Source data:

━━━━━━

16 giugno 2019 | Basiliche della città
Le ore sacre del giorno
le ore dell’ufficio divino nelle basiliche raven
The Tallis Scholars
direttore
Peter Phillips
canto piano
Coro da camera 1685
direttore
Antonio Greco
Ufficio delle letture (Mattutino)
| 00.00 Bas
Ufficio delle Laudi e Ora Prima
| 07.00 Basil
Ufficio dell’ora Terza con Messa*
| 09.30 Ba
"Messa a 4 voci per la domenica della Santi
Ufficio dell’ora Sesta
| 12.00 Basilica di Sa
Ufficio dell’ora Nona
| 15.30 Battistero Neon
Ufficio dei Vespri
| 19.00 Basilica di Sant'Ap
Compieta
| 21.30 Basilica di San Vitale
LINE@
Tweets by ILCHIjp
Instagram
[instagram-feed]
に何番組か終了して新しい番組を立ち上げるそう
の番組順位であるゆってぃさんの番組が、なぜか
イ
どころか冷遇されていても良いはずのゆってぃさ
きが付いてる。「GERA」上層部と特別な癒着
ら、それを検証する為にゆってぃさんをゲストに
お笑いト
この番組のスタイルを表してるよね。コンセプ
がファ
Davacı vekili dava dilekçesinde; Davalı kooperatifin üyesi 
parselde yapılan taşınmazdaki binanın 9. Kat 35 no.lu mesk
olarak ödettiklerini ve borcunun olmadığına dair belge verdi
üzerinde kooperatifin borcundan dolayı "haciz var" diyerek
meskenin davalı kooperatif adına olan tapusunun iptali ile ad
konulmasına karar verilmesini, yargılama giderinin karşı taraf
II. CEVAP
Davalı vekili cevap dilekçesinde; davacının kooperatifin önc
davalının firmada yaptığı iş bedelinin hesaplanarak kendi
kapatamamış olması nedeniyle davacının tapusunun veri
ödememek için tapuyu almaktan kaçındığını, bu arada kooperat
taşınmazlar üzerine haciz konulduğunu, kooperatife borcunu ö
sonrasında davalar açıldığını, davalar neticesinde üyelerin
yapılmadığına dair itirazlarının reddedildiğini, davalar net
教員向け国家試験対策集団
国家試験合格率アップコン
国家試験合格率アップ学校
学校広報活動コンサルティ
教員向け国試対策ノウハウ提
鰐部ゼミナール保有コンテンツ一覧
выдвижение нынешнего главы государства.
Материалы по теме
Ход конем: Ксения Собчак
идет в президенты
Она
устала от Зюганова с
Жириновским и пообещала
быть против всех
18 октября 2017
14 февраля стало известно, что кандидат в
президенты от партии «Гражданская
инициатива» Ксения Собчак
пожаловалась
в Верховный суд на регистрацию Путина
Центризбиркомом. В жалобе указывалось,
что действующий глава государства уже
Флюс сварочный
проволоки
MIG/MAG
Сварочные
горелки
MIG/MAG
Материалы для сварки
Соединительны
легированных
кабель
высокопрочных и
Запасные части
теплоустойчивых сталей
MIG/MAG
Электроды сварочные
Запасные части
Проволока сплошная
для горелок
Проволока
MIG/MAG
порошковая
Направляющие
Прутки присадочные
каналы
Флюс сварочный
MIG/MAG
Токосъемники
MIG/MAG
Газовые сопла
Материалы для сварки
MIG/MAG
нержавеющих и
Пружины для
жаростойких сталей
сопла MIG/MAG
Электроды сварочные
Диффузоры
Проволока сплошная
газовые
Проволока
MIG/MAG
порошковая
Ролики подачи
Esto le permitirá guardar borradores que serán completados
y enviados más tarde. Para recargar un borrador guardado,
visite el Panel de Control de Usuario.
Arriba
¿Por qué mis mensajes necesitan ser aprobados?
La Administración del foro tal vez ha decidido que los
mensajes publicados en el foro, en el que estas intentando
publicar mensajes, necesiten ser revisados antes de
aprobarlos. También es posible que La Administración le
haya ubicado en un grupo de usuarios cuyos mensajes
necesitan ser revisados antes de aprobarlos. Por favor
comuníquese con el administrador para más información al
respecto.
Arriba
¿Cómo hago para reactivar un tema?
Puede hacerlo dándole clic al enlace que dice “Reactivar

━━━━━━

**WHAT THE TASK REQUIRES**
Quote every line of text in the rows above, word for word, keeping the original line breaks and leaving nothing out.

**OUTPUT**
16 giugno 2019 | Basiliche della città
Le ore sacre del giorno
le ore dell’ufficio divino nelle basiliche raven
The Tallis Scholars
direttore
Peter Phillips
canto piano
Coro da camera 1685
direttore
Antonio Greco
Ufficio delle letture (Mattutino)
| 00.00 Bas
Ufficio delle Laudi e Ora Prima
| 07.00 Basil
Ufficio dell’ora Terza con Messa*
| 09.30 Ba
"Messa a 4 voci per la domenica della Santi
Ufficio dell’ora Sesta
| 12.00 Basilica di Sa
Ufficio dell’ora Nona
| 15.30 Battistero Neon
Ufficio dei Vespri
| 19.00 Basilica di Sant'Ap
Compieta
| 21.30 Basilica di San Vitale
LINE@
Tweets by ILCHIjp
Instagram
[instagram-feed]
に何番組か終了して新しい番組を立ち上げるそう
の番組順位であるゆってぃさんの番組が、なぜか
イ
どころか冷遇されていても良いはずのゆってぃさ
きが付いてる。「GERA」上層部と特別な癒着
ら、それを検証する為にゆってぃさんをゲストに
お笑いト
この番組のスタイルを表してるよね。コンセプ
がファ
Davacı vekili dava dilekçesinde; Davalı kooperatifin üyesi 
parselde yapılan taşınmazdaki binanın 9. Kat 35 no.lu mesk
olarak ödettiklerini ve borcunun olmadığına dair belge verdi
üzerinde kooperatifin borcundan dolayı "haciz var" diyerek
meskenin davalı kooperatif adına olan tapusunun iptali ile ad
konulmasına karar verilmesini, yargılama giderinin karşı taraf
II. CEVAP
Davalı vekili cevap dilekçesinde; davacının kooperatifin önc
davalının firmada yaptığı iş bedelinin hesaplanarak kendi
kapatamamış olması nedeniyle davacının tapusunun veri
ödememek için tapuyu almaktan kaçındığını, bu arada kooperat
taşınmazlar üzerine haciz konulduğunu, kooperatife borcunu ö
sonrasında davalar açıldığını, davalar neticesinde üyelerin
yapılmadığına dair itirazlarının reddedildiğini, davalar net
教員向け国家試験対策集団
国家試験合格率アップコン
国家試験合格率アップ学校
学校広報活動コンサルティ
教員向け国試対策ノウハウ提
鰐部ゼミナール保有コンテンツ一覧
выдвижение нынешнего главы государства.
Материалы по теме
Ход конем: Ксения Собчак
идет в президенты
Она
устала от Зюганова с
Жириновским и пообещала
быть против всех
18 октября 2017
14 февраля стало известно, что кандидат в
президенты от партии «Гражданская
инициатива» Ксения Собчак
пожаловалась
в Верховный суд на регистрацию Путина
Центризбиркомом. В жалобе указывалось,
что действующий глава государства уже
Флюс сварочный
проволоки
MIG/MAG
Сварочные
горелки
MIG/MAG
Материалы для сварки
Соединительны
легированных
кабель
высокопрочных и
Запасные части
теплоустойчивых сталей
MIG/MAG
Электроды сварочные
Запасные части
Проволока сплошная
для горелок
Проволока
MIG/MAG
порошковая
Направляющие
Прутки присадочные
каналы
Флюс сварочный
MIG/MAG
Токосъемники
MIG/MAG
Газовые сопла
Материалы для сварки
MIG/MAG
нержавеющих и
Пружины для
жаростойких сталей
сопла MIG/MAG
Электроды сварочные
Диффузоры
Проволока сплошная
газовые
Проволока
MIG/MAG
порошковая
Ролики подачи
Esto le permitirá guardar borradores que serán completados
y enviados más tarde. Para recargar un borrador guardado,
visite el Panel de Control de Usuario.
Arriba
¿Por qué mis mensajes necesitan ser aprobados?
La Administración del foro tal vez ha decidido que los
mensajes publicados en el foro, en el que estas intentando
publicar mensajes, necesiten ser revisados antes de
aprobarlos. También es posible que La Administración le
haya ubicado en un grupo de usuarios cuyos mensajes
necesitan ser revisados antes de aprobarlos. Por favor
comuníquese con el administrador para más información al
respecto.
Arriba
¿Cómo hago para reactivar un tema?
Puede hacerlo dándole clic al enlace que dice “Reactivar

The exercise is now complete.